:: Text provided ::
Sara Jane Olson speaks to concert-goers at a benefit for her on July 9, 2000. She is charged with conspiring to murder Los Angles police officers by planting pipe bombs under police cars in 1975 as a member of the Symbionese Liberation Army.
(MPR Photo/Amy Radil)
 


THE BENEFIT CONCERT for Sara Jane Olson's legal defense fund was originally to be held at a Minneapolis warehouse, but after a city official said the warehouse lacked the appropriate permit, concert organizers shifted the event to the Lake Harriet Community Church in South Minneapolis. The concert was intended to help defray Olson's legal costs.

Olson, formerly known as Kathleen Ann Soliah, is charged with conspiring to murder Los Angles police officers by planting pipe bombs under police cars in 1975 as a member of the Symbionese Liberation Army. The bombs, however, did not explode. Los Angeles Superior Court Judge James Ideman recently lifted a gag order against those involved in the case, after deciding it was unenforceable.

Olson made a theatrical appearance onstage in the church basement before the concert.

"Hi. I'm Sara Olson and I am ungagged," she said. "But I'm still very nervous. I'm charged with several criminal felony counts but the most important really is the conspiracy charge and what I say today can be used against me in court in January."

Olson called the conspiracy charge a piece of "magic" prosecutors have drummed up to make sure their case won't fail. She did not address any of the specific charges filed against her, or proclaim her innocence, but described the justice system as something used by authorities to achieve their own ends. She conceded that such a high-profile case makes her unique among criminal defendants, many of whom receive little notice as they head for trial.

"A lot of those people, most of them, are far worse off than I, lacking support, lacking publicity, or anything but the most rudimentary representation and almost guaranteed as a result, conviction and sentencing and the loss of at least part of their lives in one of the fine unregenerate hellholes that are todays prisons in the American gulag," Olson stated.

The benefit combined Olson's impassioned speech with an irreverent spirit. Exemplified by a piano rendition of the song If I Only Had a Brain, which was dedicated to L.A. District Attorney Gil Garcetti.

Olson's defense fund coordinator, Mary Sutton, also took the stage to make some more pointed remarks, targeting the prosecution's chief witness Patty Hearst-Shaw.

"Sara is not guilty," Sutton said. "Sara was never a member of the SLA. Patty Hearst, the lead witness, was a member of the SLA and is a convicted felon on many charges. She is the lead witness, so we can hardly consider her testimony credible."

:: Problem description ::
In the article about Sara Jane Olson's benefit concert, where was the event held after it left the Minneapolis warehouse? The listing isn't needed for anything here.

:: Records ::
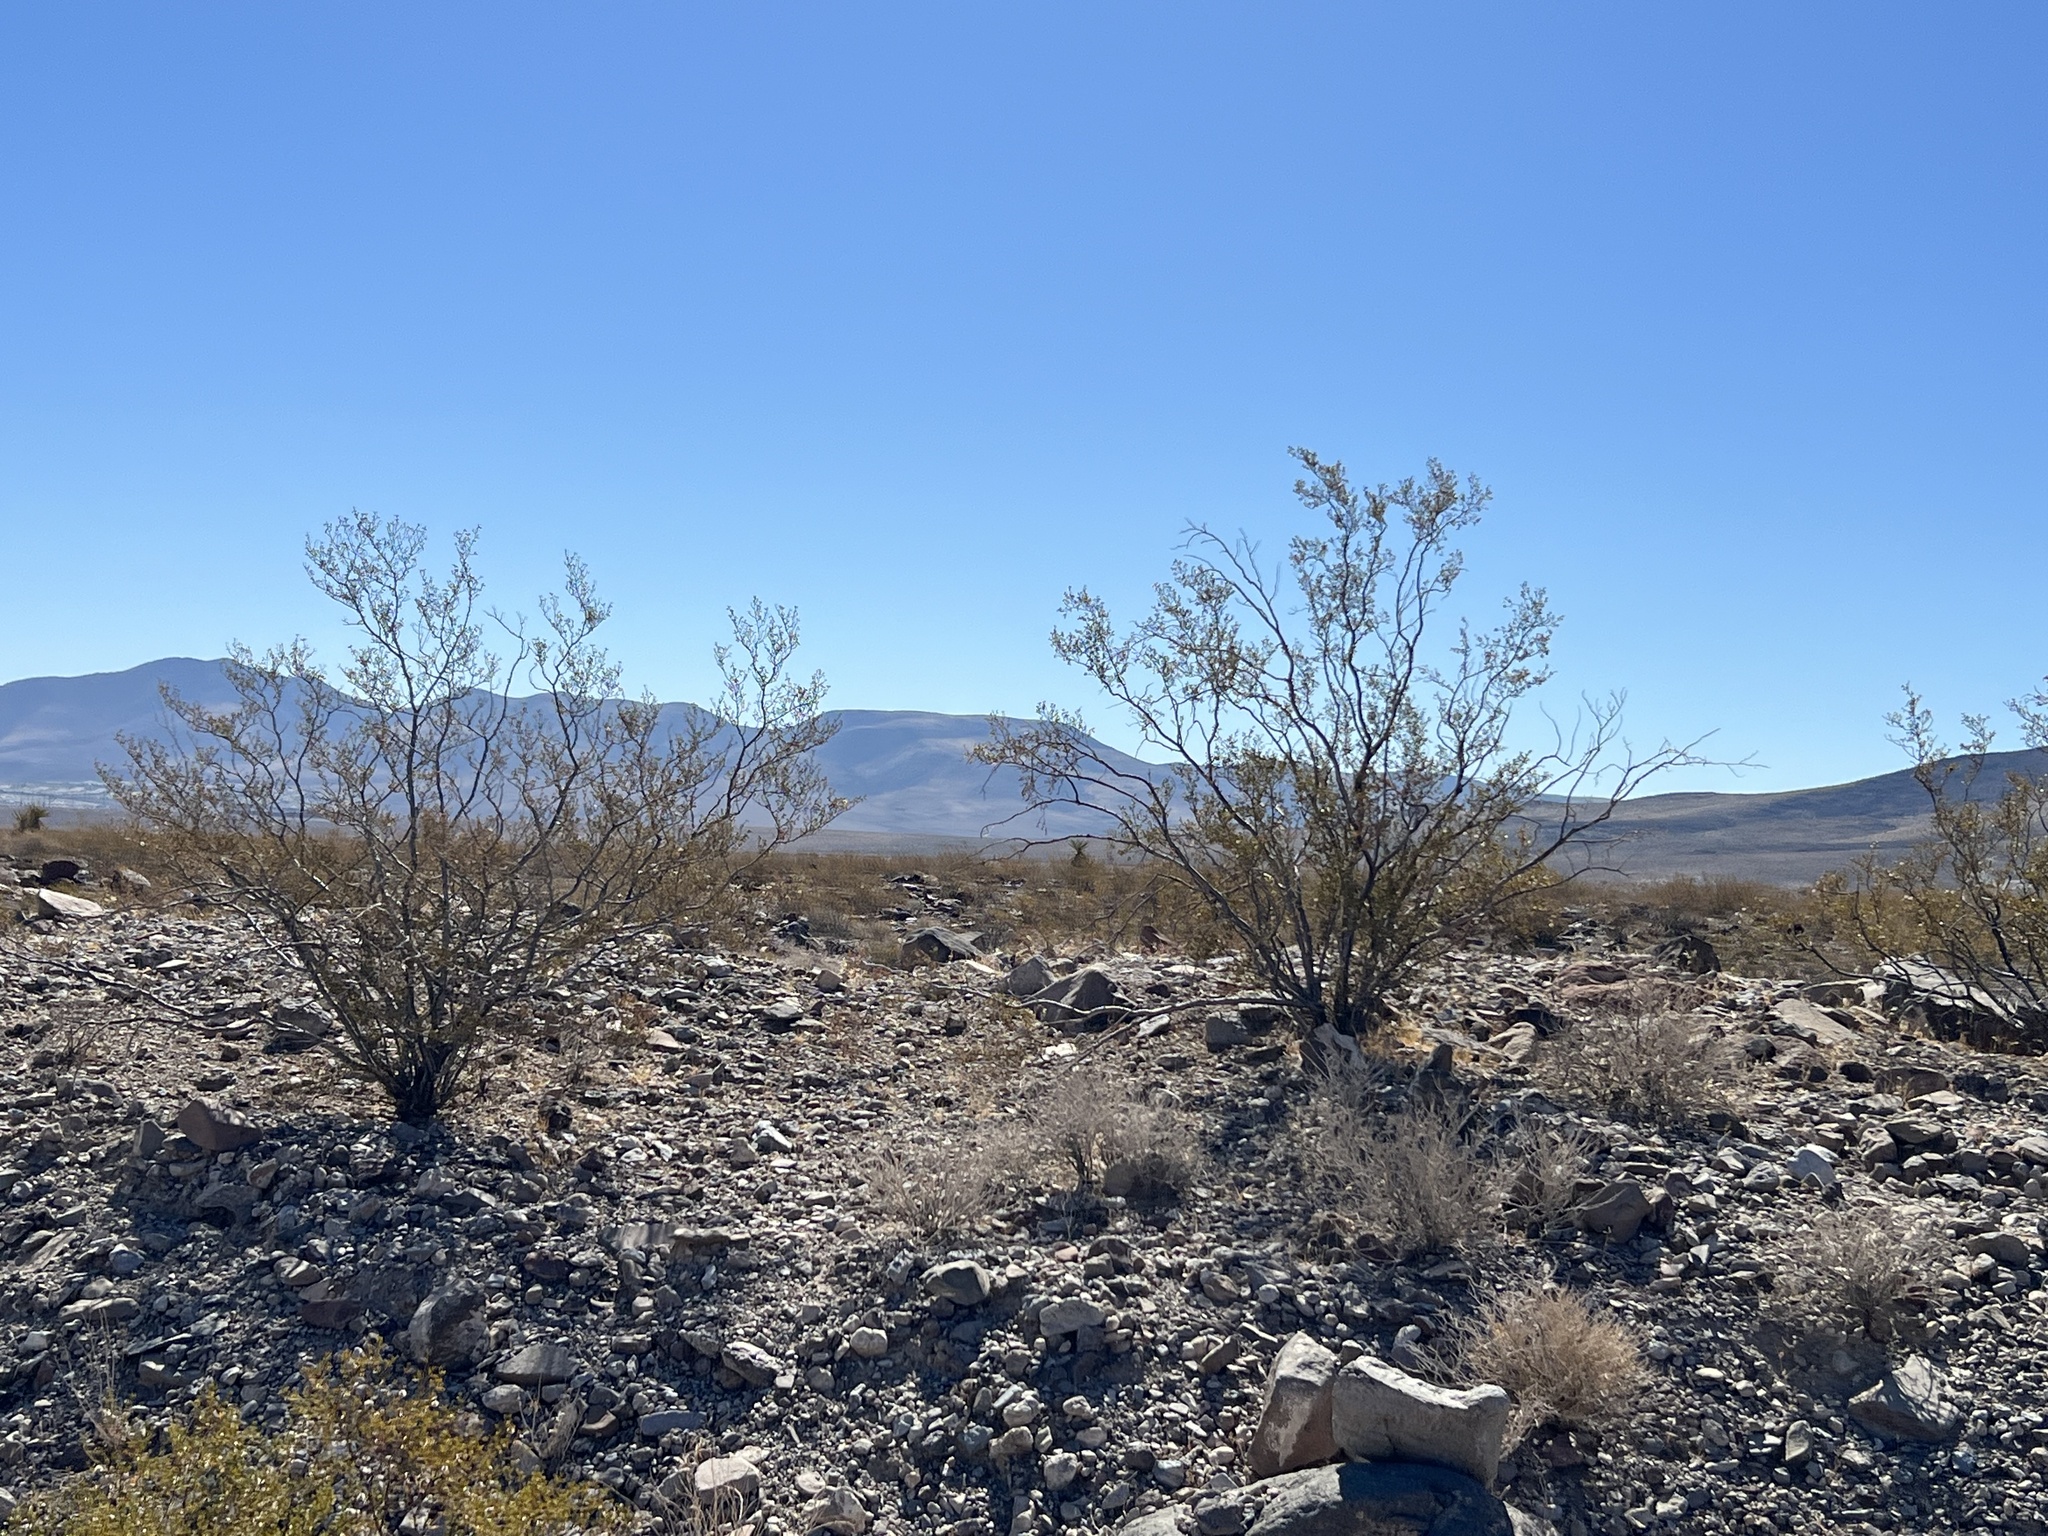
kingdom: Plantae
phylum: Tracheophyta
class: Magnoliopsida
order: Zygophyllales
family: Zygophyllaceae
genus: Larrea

:: Solution to this problem ::
The Lake Harriet Community Church in South Minneapolis.